> What is being asked: Write out the data again, starting with the line containing "What side of" and going on through the line containing "Answer: right", substituting "body" for "torso" and changing nothing else.

• • •

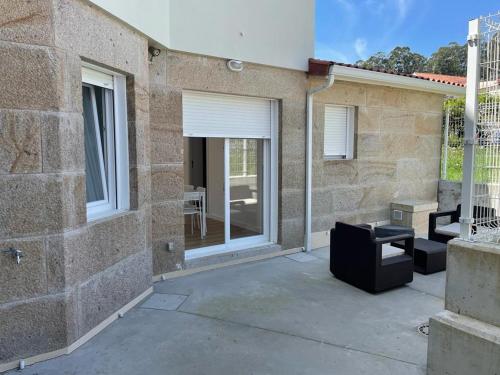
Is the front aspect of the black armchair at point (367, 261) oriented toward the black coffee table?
yes

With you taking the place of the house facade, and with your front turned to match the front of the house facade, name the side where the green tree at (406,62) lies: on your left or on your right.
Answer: on your left

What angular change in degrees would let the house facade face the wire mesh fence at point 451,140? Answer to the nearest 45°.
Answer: approximately 90° to its left

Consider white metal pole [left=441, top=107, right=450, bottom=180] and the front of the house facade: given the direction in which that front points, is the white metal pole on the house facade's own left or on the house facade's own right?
on the house facade's own left

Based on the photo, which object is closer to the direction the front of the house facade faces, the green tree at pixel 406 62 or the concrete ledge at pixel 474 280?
the concrete ledge

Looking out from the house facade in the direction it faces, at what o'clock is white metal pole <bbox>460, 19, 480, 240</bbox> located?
The white metal pole is roughly at 12 o'clock from the house facade.

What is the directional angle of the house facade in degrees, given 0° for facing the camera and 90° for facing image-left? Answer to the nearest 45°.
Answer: approximately 315°

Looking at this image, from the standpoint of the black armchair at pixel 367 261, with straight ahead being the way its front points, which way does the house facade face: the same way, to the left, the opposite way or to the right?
to the right

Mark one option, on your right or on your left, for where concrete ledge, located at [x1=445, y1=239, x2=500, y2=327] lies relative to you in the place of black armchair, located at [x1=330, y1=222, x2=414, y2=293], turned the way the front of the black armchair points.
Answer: on your right

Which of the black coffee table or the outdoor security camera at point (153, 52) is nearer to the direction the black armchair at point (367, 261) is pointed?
the black coffee table
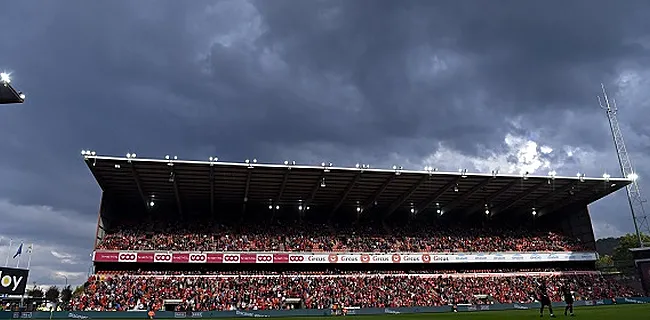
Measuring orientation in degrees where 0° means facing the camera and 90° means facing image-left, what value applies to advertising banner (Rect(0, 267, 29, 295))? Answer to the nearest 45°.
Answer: approximately 0°

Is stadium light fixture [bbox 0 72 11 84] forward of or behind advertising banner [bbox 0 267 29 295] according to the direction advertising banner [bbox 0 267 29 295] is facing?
forward
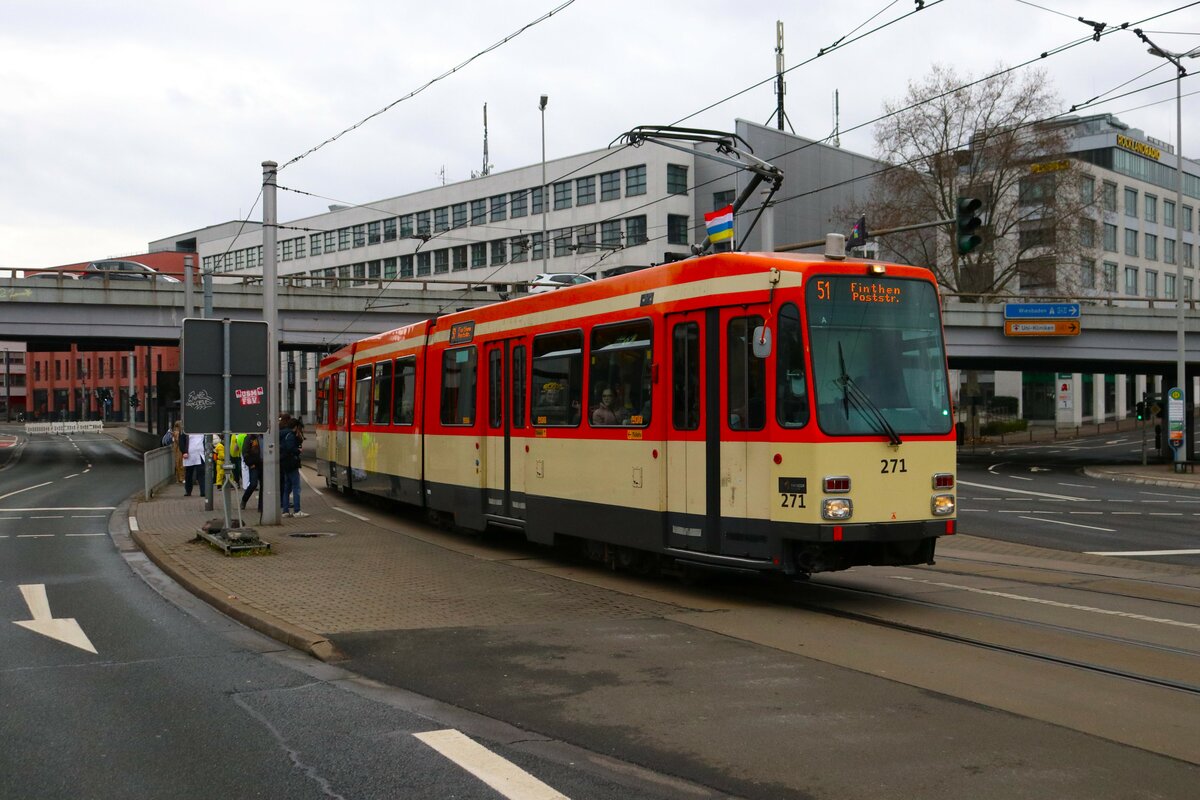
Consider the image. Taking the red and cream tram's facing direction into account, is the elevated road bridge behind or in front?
behind

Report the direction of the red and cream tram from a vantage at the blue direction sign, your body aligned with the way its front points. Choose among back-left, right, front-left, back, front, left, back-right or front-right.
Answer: front

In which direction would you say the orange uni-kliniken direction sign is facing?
toward the camera

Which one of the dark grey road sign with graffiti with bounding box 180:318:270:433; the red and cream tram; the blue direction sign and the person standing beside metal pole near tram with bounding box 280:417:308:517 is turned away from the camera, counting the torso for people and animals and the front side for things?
the dark grey road sign with graffiti

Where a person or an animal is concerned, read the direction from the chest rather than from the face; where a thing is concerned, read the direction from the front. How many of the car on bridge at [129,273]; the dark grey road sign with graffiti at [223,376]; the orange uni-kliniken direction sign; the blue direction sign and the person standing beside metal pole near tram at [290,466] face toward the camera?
2

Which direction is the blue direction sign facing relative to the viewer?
toward the camera
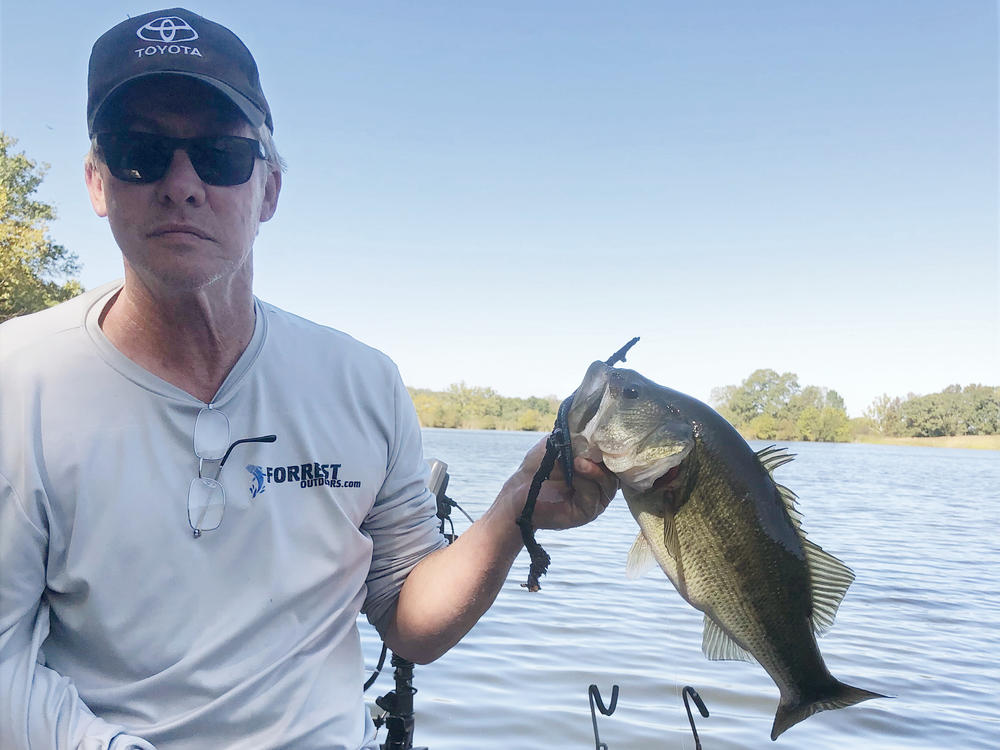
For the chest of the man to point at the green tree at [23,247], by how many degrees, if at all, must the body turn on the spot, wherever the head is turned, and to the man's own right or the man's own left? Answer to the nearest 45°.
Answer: approximately 180°

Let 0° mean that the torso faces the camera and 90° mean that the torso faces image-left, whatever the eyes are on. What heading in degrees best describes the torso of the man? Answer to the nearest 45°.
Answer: approximately 0°
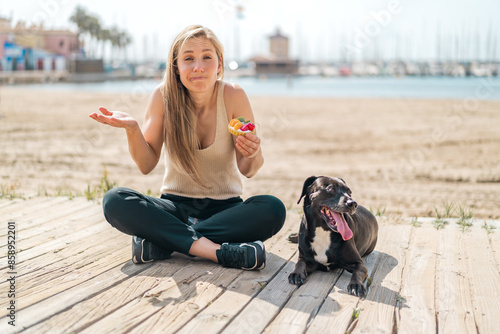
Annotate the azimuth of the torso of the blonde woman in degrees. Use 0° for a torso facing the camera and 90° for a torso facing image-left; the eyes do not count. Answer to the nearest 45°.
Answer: approximately 0°

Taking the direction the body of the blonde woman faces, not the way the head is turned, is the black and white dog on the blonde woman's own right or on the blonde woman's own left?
on the blonde woman's own left
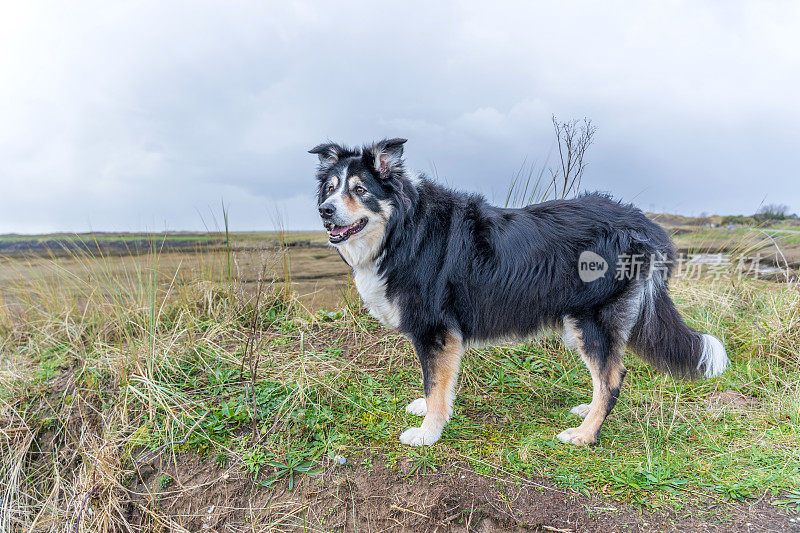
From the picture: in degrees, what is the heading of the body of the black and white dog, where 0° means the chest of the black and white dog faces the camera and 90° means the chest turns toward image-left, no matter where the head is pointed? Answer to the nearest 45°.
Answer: approximately 90°
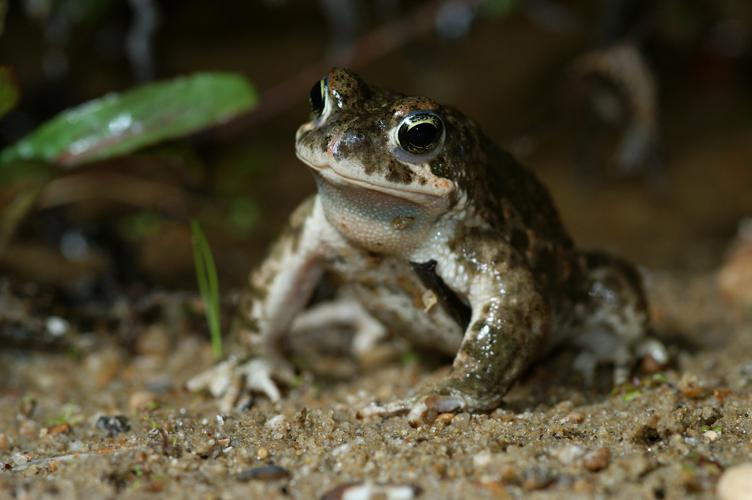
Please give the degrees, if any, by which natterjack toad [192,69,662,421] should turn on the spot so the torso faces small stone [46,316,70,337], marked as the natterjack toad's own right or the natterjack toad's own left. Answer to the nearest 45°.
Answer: approximately 90° to the natterjack toad's own right

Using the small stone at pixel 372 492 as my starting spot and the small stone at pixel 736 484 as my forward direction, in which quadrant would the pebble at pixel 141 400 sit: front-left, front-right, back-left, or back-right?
back-left

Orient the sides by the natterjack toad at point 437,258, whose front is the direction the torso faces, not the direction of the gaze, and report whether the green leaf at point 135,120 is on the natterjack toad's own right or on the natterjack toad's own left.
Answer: on the natterjack toad's own right

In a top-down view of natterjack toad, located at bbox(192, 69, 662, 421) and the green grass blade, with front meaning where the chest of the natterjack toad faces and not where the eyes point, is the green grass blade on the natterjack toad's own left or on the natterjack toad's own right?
on the natterjack toad's own right

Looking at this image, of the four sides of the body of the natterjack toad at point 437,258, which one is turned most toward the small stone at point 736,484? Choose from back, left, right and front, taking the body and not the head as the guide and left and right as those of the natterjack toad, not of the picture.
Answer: left

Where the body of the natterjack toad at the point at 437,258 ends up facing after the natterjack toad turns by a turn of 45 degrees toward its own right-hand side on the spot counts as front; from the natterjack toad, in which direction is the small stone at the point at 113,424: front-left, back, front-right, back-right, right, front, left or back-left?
front

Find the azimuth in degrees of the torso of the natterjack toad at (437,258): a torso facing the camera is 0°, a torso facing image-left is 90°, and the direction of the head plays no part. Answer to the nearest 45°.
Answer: approximately 45°

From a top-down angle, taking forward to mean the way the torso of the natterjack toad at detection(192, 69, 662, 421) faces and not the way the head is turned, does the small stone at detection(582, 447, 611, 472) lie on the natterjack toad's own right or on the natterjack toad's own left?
on the natterjack toad's own left
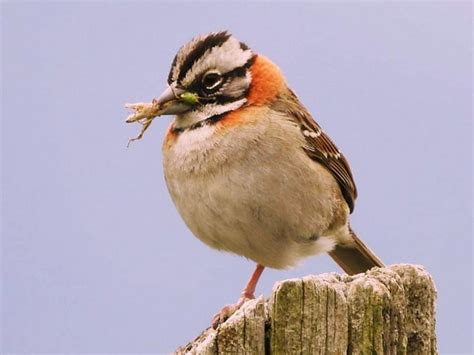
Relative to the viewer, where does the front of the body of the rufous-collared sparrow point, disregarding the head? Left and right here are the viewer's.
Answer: facing the viewer and to the left of the viewer
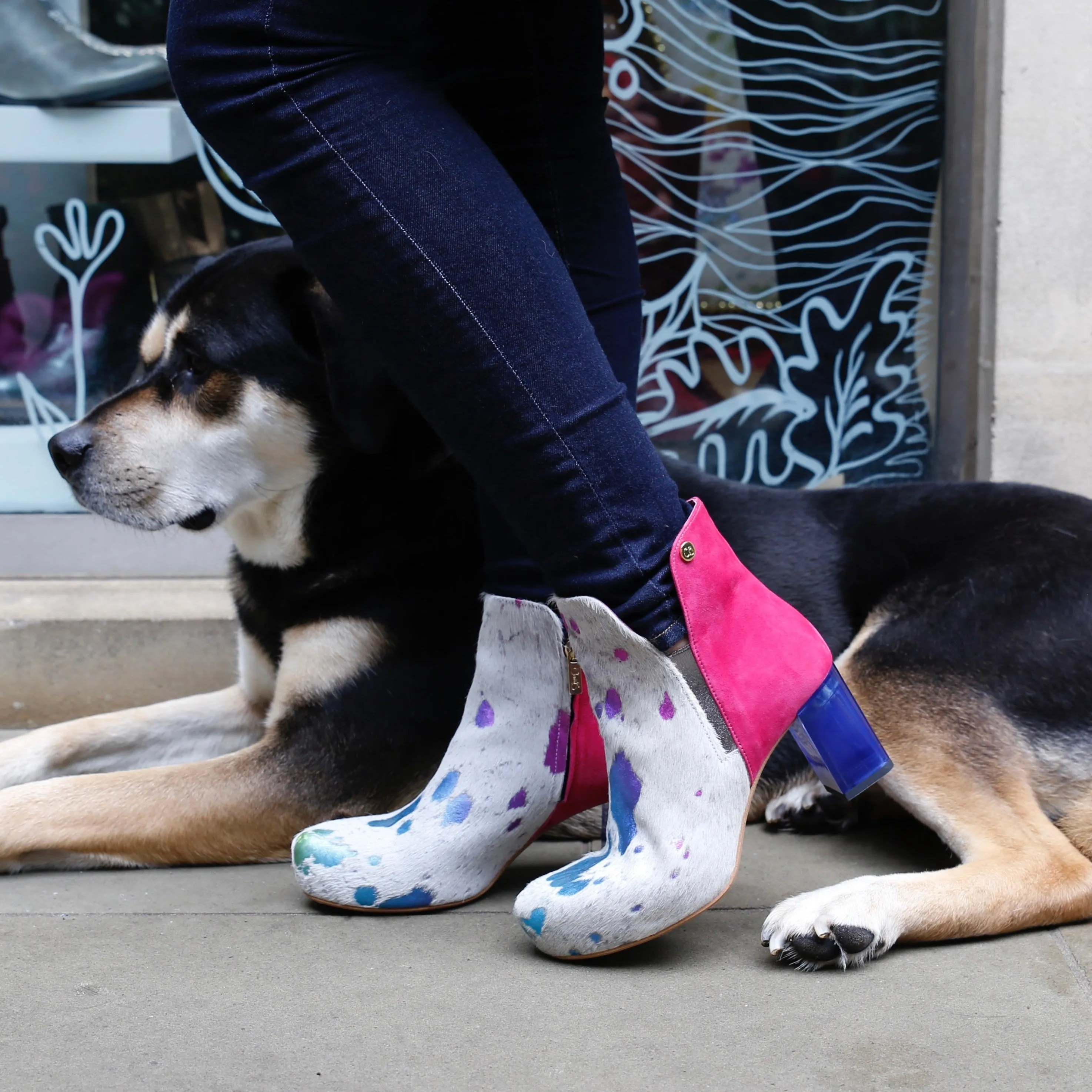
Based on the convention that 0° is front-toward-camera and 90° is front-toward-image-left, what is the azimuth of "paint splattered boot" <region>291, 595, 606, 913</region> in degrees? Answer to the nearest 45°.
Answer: approximately 90°

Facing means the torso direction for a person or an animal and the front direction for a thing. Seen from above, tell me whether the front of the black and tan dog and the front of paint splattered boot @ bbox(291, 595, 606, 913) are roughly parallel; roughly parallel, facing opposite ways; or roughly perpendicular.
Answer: roughly parallel

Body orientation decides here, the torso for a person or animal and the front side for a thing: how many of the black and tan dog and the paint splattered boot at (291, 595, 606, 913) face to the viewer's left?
2

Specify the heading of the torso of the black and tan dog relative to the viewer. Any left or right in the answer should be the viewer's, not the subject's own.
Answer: facing to the left of the viewer
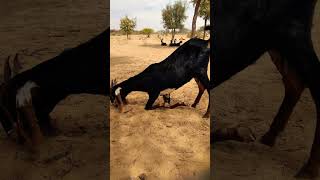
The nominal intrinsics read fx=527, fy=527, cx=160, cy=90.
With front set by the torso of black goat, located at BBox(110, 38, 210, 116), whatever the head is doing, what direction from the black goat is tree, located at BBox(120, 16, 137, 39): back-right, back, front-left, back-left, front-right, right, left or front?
right

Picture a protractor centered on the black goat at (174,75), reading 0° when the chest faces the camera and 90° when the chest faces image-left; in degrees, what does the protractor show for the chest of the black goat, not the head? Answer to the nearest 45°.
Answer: approximately 90°

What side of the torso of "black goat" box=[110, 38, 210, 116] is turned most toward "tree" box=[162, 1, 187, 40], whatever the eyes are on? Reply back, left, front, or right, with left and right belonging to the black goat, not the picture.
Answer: right
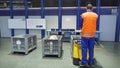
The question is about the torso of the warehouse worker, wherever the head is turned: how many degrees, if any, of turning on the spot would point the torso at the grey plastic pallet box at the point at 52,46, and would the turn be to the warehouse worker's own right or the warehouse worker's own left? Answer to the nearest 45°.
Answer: approximately 45° to the warehouse worker's own left

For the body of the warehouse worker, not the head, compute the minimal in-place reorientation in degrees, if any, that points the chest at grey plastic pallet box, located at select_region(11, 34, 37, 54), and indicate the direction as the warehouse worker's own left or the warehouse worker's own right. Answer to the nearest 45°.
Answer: approximately 45° to the warehouse worker's own left

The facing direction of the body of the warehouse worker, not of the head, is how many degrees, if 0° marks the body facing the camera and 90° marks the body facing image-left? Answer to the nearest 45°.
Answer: approximately 180°
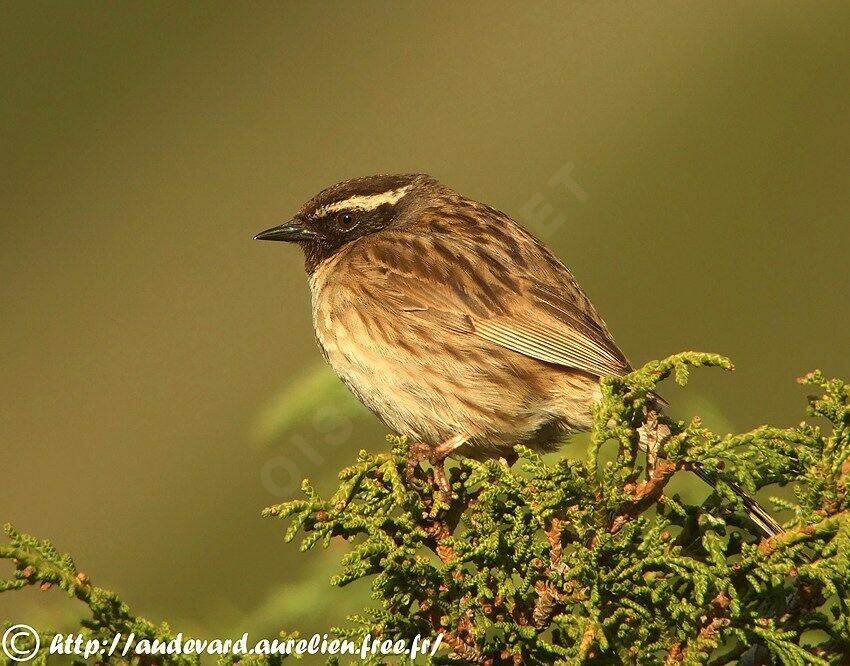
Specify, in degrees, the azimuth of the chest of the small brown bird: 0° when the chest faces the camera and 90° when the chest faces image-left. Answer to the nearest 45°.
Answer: approximately 90°
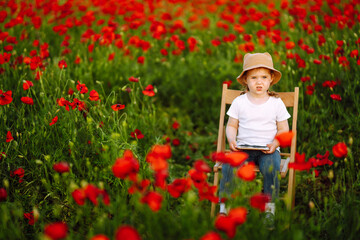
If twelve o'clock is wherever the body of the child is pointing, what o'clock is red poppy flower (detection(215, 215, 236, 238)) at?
The red poppy flower is roughly at 12 o'clock from the child.

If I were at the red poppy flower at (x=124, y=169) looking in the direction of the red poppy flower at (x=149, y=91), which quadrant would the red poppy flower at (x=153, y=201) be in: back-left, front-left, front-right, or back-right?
back-right

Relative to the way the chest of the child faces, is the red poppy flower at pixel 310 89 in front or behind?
behind

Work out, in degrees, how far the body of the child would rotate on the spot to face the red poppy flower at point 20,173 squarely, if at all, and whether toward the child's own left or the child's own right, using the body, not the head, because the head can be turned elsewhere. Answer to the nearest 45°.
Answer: approximately 45° to the child's own right

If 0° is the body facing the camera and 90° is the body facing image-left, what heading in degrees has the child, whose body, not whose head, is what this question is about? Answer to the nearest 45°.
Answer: approximately 0°

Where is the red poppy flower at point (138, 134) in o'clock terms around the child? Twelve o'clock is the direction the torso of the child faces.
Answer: The red poppy flower is roughly at 3 o'clock from the child.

• • •

> Written response:
What side of the body of "black goat" box=[110, 38, 210, 116] is turned most toward "tree" box=[162, 1, 187, 40], whatever the eyes are on? Reply back, left, front, or right, with left and right belonging to the black goat, not the picture.
Answer: right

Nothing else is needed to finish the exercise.